» AUFGABE 1
Wie viele Seiten hat das Buch laut der Buchbesprechung?
» AUFGABE 2
Prüfe, ob die folgenden Aussagen mit der Buchbesprechung übereinstimmen, und belege jede Antwort mit den entscheidenden Worten des Textes:
(a) Der Autor will erklären, wer oder was Gott ist.
(b) Die Einführung in das biblische Bild von Gott kommt erst gegen Schluss.
(c) Das Buch beschreibt die Faszination der Schneekristalle und der Berge.
» AUFGABE 3
Schreibe die Buchbesprechung über das Gottesbuch von Norbert Scholl bitte im Anschluss an ihren letzten Satz weiter.

» AUSZUG ZUM LESEN
* * *

Norbert Scholl, Gott, der die das große Unbekannte. Staunens-Wertes und Frag-Würdiges, Grünewald 2020, 192 Seiten.
Schon die unkonventionellen Titel und Untertitel wecken die Neugier auf dieses Buch und niemand wird enttäuscht. Genau genommen will der Autor niemanden darüber belehren, wer oder was Gott ist. Vielmehr führt er in eine breite Palette durchaus weltlicher Grenzerfahrungen ein, die wir gerade nicht mehr rational definieren, auf Punkt und Komma abrechnen oder den Buchhaltern unsere Gefühle überlassen können. Er schildert die Faszination der Schneekristalle und der Berge, die kosmologischen Spekulationen über den Ursprung der Welt, das Geheimnis von menschlicher Vorbestimmung, Freiheit und Verantwortung, aber auch die uns angeborene Fähigkeit zur Empathie. Besonders unerwartet und bereichernd sind die Ausführungen authentischen Seiten über die Erfahrungswelt der Musik. Erst gegen Schluss, also vor der Folie dieser überreichen Informationen, folgt eine originelle Einführung in das biblische Bild von Gott (JHWH). Ähnlich profiliert, weil dramatisch zugespitzt sind die Ausführungen zu Jesus von Nazareth, der in den vergangenen Jahrzehnten gerade Agnostiker und Atheisten faszinierte.

* * *

[Quelldaten]

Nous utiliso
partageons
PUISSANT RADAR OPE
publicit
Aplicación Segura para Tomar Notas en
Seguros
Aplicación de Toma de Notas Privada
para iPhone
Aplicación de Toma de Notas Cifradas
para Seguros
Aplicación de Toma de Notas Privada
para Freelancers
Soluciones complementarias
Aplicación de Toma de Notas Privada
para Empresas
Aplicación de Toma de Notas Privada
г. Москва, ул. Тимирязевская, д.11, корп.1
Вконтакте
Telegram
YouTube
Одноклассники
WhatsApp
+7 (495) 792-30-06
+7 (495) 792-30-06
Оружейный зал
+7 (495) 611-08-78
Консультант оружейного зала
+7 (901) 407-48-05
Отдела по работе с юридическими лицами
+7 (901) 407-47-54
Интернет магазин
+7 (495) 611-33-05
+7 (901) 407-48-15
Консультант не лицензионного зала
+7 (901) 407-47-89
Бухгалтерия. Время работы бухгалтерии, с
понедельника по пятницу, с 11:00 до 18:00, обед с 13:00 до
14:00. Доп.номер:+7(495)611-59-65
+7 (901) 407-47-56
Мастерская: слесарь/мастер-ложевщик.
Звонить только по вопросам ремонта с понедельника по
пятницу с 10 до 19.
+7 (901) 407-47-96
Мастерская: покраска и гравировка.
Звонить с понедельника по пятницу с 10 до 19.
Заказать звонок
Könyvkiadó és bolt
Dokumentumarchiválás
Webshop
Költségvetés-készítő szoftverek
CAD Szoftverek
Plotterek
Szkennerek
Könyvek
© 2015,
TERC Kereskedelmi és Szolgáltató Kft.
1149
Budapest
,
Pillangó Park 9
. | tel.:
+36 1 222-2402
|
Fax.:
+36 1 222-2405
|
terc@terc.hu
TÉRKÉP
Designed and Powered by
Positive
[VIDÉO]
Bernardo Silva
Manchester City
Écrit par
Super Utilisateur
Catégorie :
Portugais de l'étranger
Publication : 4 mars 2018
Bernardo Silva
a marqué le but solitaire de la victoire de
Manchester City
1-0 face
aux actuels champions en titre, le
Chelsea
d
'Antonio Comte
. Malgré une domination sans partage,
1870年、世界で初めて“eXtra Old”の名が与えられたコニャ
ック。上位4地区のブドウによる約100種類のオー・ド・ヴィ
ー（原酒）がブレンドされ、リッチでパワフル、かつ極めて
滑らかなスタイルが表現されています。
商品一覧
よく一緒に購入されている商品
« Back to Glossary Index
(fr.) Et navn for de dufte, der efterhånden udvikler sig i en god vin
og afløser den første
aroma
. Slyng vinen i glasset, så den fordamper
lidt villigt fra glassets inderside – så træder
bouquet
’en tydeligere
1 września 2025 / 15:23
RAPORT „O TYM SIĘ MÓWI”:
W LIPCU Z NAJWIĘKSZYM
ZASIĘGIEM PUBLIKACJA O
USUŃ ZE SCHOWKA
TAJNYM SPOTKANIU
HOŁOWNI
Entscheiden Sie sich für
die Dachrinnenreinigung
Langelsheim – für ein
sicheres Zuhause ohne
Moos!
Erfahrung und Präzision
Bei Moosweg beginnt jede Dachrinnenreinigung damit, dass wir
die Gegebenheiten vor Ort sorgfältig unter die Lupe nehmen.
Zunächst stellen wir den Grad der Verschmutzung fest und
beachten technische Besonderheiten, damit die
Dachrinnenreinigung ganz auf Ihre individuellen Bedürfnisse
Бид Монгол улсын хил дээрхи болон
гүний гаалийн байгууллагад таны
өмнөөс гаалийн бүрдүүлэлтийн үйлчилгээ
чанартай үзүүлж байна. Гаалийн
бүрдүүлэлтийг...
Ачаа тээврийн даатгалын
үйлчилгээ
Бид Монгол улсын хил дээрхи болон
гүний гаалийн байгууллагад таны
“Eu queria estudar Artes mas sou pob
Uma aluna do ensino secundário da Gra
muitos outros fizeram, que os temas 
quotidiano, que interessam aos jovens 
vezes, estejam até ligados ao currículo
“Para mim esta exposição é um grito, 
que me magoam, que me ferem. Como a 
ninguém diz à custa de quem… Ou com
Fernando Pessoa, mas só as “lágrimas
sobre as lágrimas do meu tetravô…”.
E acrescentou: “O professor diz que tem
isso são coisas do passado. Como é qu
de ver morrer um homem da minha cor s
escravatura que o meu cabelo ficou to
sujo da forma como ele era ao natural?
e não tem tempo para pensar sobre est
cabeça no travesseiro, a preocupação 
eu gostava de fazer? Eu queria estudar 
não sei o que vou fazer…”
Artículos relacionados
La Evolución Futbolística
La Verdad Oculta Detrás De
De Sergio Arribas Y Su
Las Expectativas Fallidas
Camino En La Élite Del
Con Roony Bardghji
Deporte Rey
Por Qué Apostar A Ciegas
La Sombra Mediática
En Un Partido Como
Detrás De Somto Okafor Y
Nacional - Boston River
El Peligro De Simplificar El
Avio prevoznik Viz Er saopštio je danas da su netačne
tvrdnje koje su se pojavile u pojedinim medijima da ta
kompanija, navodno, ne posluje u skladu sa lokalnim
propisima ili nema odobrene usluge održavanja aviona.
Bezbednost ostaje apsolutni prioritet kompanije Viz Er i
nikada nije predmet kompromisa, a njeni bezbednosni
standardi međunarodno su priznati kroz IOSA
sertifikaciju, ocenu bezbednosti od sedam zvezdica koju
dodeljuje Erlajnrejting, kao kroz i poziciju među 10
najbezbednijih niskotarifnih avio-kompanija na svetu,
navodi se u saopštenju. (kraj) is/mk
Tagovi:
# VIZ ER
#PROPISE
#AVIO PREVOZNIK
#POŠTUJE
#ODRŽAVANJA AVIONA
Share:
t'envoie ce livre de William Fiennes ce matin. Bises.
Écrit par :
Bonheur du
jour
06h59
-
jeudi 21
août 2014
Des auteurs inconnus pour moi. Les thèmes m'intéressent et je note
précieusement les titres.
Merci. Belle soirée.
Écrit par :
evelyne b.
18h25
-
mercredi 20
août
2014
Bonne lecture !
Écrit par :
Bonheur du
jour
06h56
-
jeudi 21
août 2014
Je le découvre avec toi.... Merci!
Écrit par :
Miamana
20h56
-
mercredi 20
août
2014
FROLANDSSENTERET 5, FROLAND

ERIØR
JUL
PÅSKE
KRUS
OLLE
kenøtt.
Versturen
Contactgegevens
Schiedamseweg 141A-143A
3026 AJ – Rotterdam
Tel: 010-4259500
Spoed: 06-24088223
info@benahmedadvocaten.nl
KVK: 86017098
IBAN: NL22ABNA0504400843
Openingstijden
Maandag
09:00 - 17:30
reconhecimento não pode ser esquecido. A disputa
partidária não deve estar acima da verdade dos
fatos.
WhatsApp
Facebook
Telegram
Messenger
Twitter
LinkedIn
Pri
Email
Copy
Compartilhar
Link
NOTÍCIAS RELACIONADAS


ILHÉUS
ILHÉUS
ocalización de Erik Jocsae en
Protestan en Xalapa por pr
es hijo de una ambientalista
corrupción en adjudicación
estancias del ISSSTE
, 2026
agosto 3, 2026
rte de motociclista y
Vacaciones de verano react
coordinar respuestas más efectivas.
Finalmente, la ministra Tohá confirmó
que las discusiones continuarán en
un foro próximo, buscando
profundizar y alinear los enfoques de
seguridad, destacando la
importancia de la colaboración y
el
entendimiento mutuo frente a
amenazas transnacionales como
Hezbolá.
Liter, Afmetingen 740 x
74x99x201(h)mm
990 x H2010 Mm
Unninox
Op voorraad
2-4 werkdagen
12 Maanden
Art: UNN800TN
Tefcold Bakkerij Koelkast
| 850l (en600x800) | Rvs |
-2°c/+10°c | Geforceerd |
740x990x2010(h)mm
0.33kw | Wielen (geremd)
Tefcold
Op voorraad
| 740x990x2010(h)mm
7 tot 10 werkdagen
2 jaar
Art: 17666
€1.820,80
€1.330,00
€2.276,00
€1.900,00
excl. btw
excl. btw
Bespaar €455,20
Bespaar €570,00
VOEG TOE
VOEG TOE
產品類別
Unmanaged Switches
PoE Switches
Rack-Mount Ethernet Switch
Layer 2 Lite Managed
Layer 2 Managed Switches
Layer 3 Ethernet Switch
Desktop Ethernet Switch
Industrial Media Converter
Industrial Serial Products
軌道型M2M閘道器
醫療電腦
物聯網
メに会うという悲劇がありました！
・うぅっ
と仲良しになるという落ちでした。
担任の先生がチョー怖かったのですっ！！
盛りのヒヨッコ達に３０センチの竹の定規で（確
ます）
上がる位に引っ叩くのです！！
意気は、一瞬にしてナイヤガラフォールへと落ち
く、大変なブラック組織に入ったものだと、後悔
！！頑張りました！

* * *

» PLATZ FÜR ANTWORT 1
192 Seiten.

» PLATZ FÜR ANTWORT 2
(a) Nein: „Genau genommen will der Autor niemanden darüber belehren, wer oder was Gott ist.“
(b) Ja: „Erst gegen Schluss, also vor der Folie dieser überreichen Informationen, folgt eine originelle Einführung in das biblische Bild von Gott (JHWH).“
(c) Ja: „Er schildert die Faszination der Schneekristalle und der Berge“

» PLATZ FÜR ANTWORT 3
Aus drei Gründen halte ich das Buch für außerordentlich gelungen. Erstens ist Seite für Seite angefüllt von genauen Sachinformationen, die der Autor auf dem neuesten Stand präsentiert, immer noch etwas genauer und noch treffender illustriert, als es den global informierten Lesern präsent ist. Diesen breiten Wissenshorizont muss sich der Autor durch jahrzehntelange Neugier erarbeitet haben, sonst könnte er darüber nicht so souverän verfügen. Zweitens werden von der ersten Seite an die Lesenden nicht belehrt, sondern in Gespräche verwickelt, zum Mitdenken angeregt und dazu ermuntert, eigene Lösungen zu finden. Eine angeregtere Lernatmosphäre könnte ich mir nicht denken. Auch diese Kunst muss sich der Autor sich systematisch angeeignet haben. Drittens sind diesem Buch deshalb alle abstrakt intellektuellen Frontstellungen und moralistischen Verkrampfungen fern, die sich bei Büchern zur Gottesfrage oft einstellen. Damit beweist der Autor: Auch heute kann die Gottesfrage noch als entspanntes, selbstverständliches und interessantes Thema in die öffentliche Diskussion eingeführt werden.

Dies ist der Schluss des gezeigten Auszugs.